Drivy, qui n'a aucun constructeur au capital, n'a pour l'instant réalisé que quelques opérations mineures avec Dacia et Volkswagen. Mais pour son fondateur Paulin Dementhon, les synergies sont évidentes : "A partir du moment où la voiture est consommée sur des plateformes comme la nôtre, il y a forcément des possibilités de partenariats pour que les constructeurs fournissent des véhicules, de la visibilité et du co-marketing." Pourquoi, dans ce cas, ces opportunités ne se sont-elles pas encore concrétisées ? "Certains constructeurs se disent 'on aimerait bien avoir notre propre plateforme, on ne va pas ouvrir les portes tout de suite", affirme-t-il. "Ils ne savent pas bien s'ils doivent y aller eux-mêmes où avec nous", abonde Marion Carrette, fondatrice de OuiCar.
La concurrence n'inquiète pas Paulin Dementhon pour l'instant, car il s'agit de faire grossir la taille du marché. "Le marché de la voiture à la demande est encore minuscule par rapport à ce qu'il peut devenir. L'enjeu ce n'est pas la visibilité, c'est que les gens comprennent qu'ils n'ont pas besoin de posséder une voiture en combinant des solutions de mobilité comme Uber, Drivy, Blablacar etc."
Plateformes ouvertes contre services maison
PSA privilégie une approche ouverte sur Free2Move, où ses propres investissements comme Koolicar ou TravelCar sont mis en compétition avec des concurrents tels Drivy. "Le client veut voir un maximum d'options pour trouver une solution de mobilité," assure Christian Sere Annichini, responsable de Free2Move et de l'autopartage chez PSA. Pourtant, à Madrid, c'est bien un service d'autopartage basé sur ses propres véhicules, Emov, que le groupe a lancé en décembre 2016 via une joint-venture entre Free2Move et le gestionnaire de stationnement EYSA.
Chez Renault, la stratégie est plus solitaire. "Avec Renault Mobility, nous voulons offrir nous-mêmes des services d'autopartage, accessibles dans un mode B2B, que nous proposons pour le compte de nos clients," explique Benoît Joly. En B2C, il évoque plutôt "une approche de partenariats, de prise participations et un travail d'écosystème", même si là aussi Renault propose sa propre plateforme Mobility. "Il y a un certain nombre d'acteurs intéressants soit à racheter, soit avec lesquels travailler," estime-t-il.

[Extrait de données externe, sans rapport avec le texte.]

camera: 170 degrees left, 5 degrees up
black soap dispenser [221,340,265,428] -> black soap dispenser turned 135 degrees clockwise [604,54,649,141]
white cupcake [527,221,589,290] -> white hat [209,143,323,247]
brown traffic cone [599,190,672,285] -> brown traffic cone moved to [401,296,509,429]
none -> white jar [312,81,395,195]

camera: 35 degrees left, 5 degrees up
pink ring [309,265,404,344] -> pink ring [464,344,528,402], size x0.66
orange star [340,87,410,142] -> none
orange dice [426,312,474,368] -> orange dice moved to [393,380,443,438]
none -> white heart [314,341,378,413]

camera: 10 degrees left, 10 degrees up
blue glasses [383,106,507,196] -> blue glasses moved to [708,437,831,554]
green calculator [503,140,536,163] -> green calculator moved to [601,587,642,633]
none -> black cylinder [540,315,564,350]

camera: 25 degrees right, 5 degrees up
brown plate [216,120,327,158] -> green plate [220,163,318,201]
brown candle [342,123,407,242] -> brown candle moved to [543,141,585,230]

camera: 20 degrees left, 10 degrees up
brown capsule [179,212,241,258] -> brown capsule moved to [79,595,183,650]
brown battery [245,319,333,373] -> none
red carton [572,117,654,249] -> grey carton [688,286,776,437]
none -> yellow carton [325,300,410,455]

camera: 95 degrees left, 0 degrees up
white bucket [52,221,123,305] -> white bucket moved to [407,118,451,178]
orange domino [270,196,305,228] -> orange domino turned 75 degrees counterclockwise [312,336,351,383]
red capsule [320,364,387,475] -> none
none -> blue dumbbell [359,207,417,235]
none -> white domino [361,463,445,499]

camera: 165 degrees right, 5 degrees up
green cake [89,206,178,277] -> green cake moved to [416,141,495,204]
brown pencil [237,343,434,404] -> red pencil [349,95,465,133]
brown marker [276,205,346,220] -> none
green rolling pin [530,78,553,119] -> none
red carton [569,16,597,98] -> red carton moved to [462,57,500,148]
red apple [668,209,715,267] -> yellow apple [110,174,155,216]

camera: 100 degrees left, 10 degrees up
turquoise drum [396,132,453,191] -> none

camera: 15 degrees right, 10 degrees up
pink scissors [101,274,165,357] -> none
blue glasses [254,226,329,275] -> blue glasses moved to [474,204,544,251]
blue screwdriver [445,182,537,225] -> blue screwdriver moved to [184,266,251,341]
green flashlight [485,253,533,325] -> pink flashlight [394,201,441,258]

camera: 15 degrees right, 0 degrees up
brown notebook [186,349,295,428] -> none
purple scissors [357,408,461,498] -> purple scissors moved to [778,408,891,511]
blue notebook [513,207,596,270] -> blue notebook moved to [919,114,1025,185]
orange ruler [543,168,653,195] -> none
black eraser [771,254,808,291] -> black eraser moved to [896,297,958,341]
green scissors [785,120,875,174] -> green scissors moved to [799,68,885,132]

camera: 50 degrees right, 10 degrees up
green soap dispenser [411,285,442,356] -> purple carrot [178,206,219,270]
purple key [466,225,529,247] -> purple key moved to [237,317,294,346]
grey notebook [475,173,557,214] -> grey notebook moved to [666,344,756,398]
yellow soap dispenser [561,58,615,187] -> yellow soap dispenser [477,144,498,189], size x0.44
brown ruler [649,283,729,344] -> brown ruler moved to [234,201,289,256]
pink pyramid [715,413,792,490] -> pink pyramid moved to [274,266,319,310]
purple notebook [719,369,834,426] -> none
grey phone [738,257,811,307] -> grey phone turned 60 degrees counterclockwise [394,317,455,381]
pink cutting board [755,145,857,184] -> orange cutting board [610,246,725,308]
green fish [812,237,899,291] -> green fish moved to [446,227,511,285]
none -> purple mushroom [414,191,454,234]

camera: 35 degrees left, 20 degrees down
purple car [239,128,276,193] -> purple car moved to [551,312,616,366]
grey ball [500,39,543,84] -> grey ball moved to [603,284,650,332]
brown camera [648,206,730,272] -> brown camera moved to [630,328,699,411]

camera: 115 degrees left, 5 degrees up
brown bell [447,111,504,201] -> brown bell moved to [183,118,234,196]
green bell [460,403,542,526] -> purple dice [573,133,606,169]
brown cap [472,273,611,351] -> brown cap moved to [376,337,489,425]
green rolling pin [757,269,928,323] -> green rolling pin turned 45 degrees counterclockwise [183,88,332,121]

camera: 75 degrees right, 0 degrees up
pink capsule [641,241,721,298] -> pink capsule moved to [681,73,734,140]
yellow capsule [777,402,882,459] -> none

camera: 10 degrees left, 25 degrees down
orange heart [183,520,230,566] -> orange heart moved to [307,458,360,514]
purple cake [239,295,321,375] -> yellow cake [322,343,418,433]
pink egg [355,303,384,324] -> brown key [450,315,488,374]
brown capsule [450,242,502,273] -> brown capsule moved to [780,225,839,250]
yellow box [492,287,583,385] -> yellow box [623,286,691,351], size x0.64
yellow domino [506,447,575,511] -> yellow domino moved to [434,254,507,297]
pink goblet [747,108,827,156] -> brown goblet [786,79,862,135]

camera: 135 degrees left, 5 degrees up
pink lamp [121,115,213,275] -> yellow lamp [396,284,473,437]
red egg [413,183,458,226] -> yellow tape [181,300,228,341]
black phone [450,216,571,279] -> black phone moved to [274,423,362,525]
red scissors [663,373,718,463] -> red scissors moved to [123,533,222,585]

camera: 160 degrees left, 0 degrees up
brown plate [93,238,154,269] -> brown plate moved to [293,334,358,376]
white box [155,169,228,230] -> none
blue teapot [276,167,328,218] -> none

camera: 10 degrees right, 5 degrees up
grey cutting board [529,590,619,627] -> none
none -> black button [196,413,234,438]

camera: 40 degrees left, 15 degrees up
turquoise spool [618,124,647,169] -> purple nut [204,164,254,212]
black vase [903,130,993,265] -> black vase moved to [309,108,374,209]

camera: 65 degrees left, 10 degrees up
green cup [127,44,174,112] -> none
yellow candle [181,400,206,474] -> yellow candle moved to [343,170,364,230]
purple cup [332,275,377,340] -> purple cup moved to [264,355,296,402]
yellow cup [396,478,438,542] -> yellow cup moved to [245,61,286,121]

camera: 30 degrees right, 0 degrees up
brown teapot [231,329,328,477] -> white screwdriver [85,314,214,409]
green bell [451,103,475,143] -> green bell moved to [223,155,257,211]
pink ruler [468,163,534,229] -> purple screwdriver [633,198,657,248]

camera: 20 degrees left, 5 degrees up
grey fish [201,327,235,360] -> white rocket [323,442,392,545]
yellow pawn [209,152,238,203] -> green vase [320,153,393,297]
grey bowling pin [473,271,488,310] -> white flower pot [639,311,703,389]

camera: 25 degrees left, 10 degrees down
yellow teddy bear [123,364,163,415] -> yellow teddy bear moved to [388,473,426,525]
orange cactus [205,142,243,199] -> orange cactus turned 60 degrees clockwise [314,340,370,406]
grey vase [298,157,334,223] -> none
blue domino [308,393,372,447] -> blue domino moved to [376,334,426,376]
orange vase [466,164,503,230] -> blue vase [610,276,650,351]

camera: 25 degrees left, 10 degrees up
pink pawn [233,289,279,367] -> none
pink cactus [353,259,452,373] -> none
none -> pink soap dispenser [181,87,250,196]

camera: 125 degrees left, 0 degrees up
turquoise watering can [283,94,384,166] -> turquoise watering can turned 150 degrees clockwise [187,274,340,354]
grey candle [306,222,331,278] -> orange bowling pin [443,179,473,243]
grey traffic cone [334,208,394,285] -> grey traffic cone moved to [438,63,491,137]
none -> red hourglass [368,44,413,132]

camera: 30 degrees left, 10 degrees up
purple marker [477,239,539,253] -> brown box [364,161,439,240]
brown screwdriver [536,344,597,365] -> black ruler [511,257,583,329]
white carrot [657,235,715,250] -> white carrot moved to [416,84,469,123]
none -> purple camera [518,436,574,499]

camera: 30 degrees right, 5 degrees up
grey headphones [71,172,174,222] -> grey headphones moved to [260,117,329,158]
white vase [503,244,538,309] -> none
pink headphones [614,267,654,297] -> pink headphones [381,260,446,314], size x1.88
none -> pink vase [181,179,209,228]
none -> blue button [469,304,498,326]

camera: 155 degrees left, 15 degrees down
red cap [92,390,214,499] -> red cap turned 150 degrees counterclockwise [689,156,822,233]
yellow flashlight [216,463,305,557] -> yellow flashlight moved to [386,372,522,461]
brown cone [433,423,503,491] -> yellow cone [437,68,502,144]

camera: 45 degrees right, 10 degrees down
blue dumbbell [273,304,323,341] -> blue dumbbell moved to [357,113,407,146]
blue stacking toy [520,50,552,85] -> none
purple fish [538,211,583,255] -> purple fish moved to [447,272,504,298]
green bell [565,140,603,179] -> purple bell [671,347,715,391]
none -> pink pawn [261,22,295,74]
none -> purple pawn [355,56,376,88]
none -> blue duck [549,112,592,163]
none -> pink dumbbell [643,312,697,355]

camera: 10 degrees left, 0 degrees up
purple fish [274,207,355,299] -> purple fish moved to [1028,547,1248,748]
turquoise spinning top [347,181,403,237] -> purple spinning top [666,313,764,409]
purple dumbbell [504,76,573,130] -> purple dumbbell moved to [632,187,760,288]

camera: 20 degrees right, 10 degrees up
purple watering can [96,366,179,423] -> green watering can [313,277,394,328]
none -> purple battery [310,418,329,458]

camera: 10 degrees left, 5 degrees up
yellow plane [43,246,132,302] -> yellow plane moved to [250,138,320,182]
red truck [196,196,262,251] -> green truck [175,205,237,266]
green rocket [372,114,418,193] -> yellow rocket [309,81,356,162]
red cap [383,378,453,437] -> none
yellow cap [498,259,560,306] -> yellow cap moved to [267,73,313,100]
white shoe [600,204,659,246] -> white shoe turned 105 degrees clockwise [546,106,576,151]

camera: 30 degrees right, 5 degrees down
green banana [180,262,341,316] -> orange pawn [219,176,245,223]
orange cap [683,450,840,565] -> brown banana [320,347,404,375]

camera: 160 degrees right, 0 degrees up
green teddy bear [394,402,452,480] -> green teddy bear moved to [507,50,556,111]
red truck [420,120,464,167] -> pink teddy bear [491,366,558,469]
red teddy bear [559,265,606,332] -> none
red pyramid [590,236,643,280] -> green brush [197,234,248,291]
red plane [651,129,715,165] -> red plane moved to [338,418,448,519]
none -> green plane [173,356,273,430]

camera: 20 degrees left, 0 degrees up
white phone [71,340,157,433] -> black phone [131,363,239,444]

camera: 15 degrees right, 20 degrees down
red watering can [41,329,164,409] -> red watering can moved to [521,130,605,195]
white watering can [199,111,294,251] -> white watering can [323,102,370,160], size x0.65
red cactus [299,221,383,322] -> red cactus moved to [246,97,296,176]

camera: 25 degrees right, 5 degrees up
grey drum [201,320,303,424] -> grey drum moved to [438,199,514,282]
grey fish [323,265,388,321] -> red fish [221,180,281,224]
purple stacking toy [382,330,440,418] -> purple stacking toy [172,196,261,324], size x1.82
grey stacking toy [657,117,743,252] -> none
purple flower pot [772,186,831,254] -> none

Dans cette compétition, chacun est confiant dans ses capacités à sortir du lot grâce à son cœur de métier. Pour les start-up d'autopartage, il s'agit du savoir-faire en matière de plateforme, estime Marion Carette. "Je pense que les constructeurs auront besoin de nous. Ils vont se rendre compte à un moment donné que c'est un autre métier et qu'il y a plein de choses qu'ils ne sauront pas faire. "Le débat ne porte pas sur la qualité de la plateforme, mais sur la manière d'apporter la meilleure expérience client dans la voiture," tranche Benoit Joly. Il rappelle d'ailleurs que Renault s'est doté de capacités cloud pour développer sa plateforme de services, notamment grâce à l'acquisition de Sylpheo par Renault-Nissan l'année dernière. Qu'ils collaborent avec les start-up d'autopartage ou non, les constructeurs devront développer ces savoir-faire. Car ils préparent la prochaine étape, celles des véhicules autonomes. "On ne sera plus seulement dans du software, prévient Benoit Joly. "Il sera crucial de maîtriser tous les composants, du véhicule jusqu'à la plateforme."